Monday 1 August 2022

Psalm of Life

You know how something gets into your head and just won't go away?  It's so annoying.  I sometimes think it's worse if it's a tune.  No, I used to think it was worse if it was a tune.  Now I know there is nothing as annoying as a few words which keep repeating when you know they aren't right but that they mean something.  Or would mean something if you could just get it right.
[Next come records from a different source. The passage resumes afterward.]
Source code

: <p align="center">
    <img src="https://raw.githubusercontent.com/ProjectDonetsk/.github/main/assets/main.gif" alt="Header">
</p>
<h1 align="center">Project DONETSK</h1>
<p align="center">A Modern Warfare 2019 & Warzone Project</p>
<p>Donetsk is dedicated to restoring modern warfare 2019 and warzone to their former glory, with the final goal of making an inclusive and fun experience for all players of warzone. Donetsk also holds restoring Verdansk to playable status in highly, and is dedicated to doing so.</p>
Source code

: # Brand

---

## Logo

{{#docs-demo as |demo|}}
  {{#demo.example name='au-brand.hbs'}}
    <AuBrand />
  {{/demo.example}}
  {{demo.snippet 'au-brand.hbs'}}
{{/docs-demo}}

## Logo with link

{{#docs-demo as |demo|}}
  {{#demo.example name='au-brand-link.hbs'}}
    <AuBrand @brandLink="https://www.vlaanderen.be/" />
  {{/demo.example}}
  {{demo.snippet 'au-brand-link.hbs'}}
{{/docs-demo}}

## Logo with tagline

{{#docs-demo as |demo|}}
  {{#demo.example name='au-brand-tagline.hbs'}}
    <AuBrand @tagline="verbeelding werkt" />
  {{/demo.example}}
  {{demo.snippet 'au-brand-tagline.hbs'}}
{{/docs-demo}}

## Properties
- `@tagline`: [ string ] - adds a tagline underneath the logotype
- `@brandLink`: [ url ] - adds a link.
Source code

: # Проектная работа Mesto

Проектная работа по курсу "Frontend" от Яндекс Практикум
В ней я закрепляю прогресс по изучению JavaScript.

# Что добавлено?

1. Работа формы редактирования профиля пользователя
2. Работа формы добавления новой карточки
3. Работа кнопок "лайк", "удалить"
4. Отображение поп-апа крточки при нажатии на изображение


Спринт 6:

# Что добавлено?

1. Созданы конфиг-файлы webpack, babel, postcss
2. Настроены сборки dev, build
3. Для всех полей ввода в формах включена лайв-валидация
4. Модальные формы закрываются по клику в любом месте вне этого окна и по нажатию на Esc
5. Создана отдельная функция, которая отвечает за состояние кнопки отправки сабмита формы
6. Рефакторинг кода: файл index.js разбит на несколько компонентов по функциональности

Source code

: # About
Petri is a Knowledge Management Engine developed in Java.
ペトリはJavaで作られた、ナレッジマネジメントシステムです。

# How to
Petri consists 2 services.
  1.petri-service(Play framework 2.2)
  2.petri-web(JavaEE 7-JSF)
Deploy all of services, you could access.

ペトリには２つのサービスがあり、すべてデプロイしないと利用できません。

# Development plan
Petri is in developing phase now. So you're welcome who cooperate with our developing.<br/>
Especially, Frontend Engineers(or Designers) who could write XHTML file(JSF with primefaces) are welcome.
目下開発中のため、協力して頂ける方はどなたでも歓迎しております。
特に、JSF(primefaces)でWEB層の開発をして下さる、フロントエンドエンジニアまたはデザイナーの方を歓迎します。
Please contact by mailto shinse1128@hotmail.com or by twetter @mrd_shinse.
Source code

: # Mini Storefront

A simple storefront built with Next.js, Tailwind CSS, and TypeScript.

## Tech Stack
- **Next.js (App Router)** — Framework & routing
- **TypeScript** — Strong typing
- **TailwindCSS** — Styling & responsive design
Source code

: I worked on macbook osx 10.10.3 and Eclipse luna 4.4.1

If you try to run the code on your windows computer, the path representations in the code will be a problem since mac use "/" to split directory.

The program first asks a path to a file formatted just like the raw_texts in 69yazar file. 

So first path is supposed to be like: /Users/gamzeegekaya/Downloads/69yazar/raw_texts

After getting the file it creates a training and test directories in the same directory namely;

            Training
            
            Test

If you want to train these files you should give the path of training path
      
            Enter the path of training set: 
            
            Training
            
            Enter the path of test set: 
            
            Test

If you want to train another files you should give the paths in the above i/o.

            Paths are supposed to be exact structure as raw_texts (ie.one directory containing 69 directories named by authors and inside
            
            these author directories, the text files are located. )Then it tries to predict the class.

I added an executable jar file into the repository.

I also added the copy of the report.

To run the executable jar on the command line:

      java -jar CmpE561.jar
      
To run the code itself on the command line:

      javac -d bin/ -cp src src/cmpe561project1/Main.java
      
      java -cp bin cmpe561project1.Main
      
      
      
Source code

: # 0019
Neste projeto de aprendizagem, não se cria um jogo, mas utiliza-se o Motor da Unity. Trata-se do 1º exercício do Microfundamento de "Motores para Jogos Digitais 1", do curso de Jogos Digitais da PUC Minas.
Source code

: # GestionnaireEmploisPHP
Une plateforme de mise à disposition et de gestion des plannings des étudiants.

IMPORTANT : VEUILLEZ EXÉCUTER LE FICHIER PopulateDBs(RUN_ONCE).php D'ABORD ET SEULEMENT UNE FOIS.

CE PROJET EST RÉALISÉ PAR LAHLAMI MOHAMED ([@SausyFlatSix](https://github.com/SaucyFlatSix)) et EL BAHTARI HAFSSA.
It started after I'd had a very late night watching the cycling at the Commonwealth Games.  After laying in bed for a few minutes after I woke the following morning, not really wanting to get out of bed, telling myself I couldn't stay there all, then arguing with myself that I could if I so chose but probably shouldn't.  And who would care anyway?  Whose business was it but my own?  I finally said to myself, "OK, then, let's be up and doing."  Then thought, "No, that's not right.  But what should it be?"  Those few words annoyed me for two days.  Every time I went to do anything I'd tell myself to "Let's be up and doing."

Finally I handed the question over to Mr Google who, it turns out, can be quite reluctant to provide you with good information when you feed him  rubbish to start with.  Or rubbish with which to start, I'm not feeling argumentative.

I finally found it as a line in Wordsworth's 'Psalm of Life', but am unconvinced that's where I got it from because I swear I've never heard of that poem, let alone read it.  The only work I associate with Wordsworth is the 'Wreck of the Hesperus' and then only because that is something we used to say as children about ourselves or someone else who looked a bit dishevelled.  The nuns must have reasoned that if were going to use that term, then we should know where it came from.  That totally took away any satisfaction we had in using such a descriptive phrase.  I'm pretty sure we didn't study Wordsworth in any depth.

So, I read the poem and have re-read it many time over the past couple of days and have fallen in love with the correct words.

Let us, then, be up and doing,
   With a heart for any fate;
Still achieving, still pursuing,
   Learn to labor and to wait.
 
And in particular, this verse.

Lives of great men all remind us
   We can make our lives sublime,
And, departing, leave behind us
   Footprints on the sands of time.
 
Footprints on the sands of time.  Love that.